Segment Start: PROVIDED MATERIAL

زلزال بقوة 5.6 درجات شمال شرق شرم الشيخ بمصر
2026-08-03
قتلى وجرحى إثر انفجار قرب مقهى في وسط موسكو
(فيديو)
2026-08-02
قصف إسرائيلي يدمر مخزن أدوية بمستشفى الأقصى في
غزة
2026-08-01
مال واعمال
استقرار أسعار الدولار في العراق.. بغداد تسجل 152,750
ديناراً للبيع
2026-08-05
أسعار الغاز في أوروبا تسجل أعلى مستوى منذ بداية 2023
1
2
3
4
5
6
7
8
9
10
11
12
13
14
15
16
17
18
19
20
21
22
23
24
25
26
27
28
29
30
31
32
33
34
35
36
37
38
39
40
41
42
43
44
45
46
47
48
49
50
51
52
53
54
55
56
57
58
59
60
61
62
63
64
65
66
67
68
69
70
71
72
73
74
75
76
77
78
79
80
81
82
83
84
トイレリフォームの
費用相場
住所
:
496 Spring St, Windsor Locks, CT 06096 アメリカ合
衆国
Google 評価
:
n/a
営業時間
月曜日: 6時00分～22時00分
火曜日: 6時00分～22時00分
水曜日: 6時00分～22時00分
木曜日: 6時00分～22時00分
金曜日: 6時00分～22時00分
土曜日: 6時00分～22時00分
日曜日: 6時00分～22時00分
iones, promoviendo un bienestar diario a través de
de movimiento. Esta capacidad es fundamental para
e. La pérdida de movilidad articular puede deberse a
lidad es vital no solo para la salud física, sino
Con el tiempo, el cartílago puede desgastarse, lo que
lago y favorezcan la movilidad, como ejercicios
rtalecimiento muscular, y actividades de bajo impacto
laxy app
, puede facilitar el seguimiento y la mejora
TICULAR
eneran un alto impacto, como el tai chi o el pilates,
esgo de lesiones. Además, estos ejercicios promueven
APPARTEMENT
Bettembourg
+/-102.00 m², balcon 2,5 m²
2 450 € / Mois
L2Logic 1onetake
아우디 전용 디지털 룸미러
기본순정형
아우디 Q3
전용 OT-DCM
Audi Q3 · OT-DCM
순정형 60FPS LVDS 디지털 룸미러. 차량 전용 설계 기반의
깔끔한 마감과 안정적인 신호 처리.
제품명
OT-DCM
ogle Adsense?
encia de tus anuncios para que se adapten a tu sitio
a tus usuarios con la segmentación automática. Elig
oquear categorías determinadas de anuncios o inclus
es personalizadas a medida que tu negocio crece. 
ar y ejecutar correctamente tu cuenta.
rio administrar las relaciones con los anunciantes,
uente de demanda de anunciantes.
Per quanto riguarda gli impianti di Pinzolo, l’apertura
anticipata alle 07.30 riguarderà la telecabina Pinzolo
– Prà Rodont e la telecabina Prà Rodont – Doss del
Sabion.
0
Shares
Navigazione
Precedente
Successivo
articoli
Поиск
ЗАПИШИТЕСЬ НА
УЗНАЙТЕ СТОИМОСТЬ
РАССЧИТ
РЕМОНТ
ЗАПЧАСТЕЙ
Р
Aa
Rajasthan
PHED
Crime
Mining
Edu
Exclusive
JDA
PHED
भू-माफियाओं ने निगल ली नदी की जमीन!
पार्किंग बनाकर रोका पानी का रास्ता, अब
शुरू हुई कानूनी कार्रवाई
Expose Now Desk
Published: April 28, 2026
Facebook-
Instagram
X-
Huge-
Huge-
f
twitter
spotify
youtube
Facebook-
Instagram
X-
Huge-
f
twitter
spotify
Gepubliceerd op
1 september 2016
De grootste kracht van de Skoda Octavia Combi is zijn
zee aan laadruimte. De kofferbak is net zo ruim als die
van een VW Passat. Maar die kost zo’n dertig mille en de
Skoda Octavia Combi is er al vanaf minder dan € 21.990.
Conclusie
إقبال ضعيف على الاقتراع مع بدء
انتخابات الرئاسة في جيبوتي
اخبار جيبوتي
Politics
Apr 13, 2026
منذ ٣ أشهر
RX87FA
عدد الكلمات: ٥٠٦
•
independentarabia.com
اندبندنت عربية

Segment End: PROVIDED MATERIAL

WORK ORDER:
From the line that contains "ЗАПИШИТЕСЬ НА" through the last line of the records above, copy every line exactly and leave out the rest.

EXERCISE OUTPUT:
ЗАПИШИТЕСЬ НА
УЗНАЙТЕ СТОИМОСТЬ
РАССЧИТ
РЕМОНТ
ЗАПЧАСТЕЙ
Р
Aa
Rajasthan
PHED
Crime
Mining
Edu
Exclusive
JDA
PHED
भू-माफियाओं ने निगल ली नदी की जमीन!
पार्किंग बनाकर रोका पानी का रास्ता, अब
शुरू हुई कानूनी कार्रवाई
Expose Now Desk
Published: April 28, 2026
Facebook-
Instagram
X-
Huge-
Huge-
f
twitter
spotify
youtube
Facebook-
Instagram
X-
Huge-
f
twitter
spotify
Gepubliceerd op
1 september 2016
De grootste kracht van de Skoda Octavia Combi is zijn
zee aan laadruimte. De kofferbak is net zo ruim als die
van een VW Passat. Maar die kost zo’n dertig mille en de
Skoda Octavia Combi is er al vanaf minder dan € 21.990.
Conclusie
إقبال ضعيف على الاقتراع مع بدء
انتخابات الرئاسة في جيبوتي
اخبار جيبوتي
Politics
Apr 13, 2026
منذ ٣ أشهر
RX87FA
عدد الكلمات: ٥٠٦
•
independentarabia.com
اندبندنت عربية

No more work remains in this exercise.